● How to complete this task
Say nothing but the number of lines below in which the string "Android" appears.

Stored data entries
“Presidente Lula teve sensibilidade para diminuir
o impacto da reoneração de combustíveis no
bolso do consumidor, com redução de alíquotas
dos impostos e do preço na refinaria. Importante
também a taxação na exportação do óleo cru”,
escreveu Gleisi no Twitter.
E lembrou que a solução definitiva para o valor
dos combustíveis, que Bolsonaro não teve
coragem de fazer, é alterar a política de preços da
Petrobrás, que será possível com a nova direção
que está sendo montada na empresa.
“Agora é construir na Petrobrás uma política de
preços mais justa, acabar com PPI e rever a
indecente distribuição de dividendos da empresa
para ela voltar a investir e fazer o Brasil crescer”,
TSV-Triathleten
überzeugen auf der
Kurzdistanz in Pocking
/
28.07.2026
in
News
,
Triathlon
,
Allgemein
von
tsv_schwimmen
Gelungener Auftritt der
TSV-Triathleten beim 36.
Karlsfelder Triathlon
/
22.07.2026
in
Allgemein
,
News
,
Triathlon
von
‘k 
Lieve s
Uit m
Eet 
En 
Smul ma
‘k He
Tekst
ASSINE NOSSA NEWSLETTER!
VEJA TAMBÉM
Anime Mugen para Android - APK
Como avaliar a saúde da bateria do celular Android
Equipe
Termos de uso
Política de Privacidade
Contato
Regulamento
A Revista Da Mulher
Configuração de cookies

● Task solution
2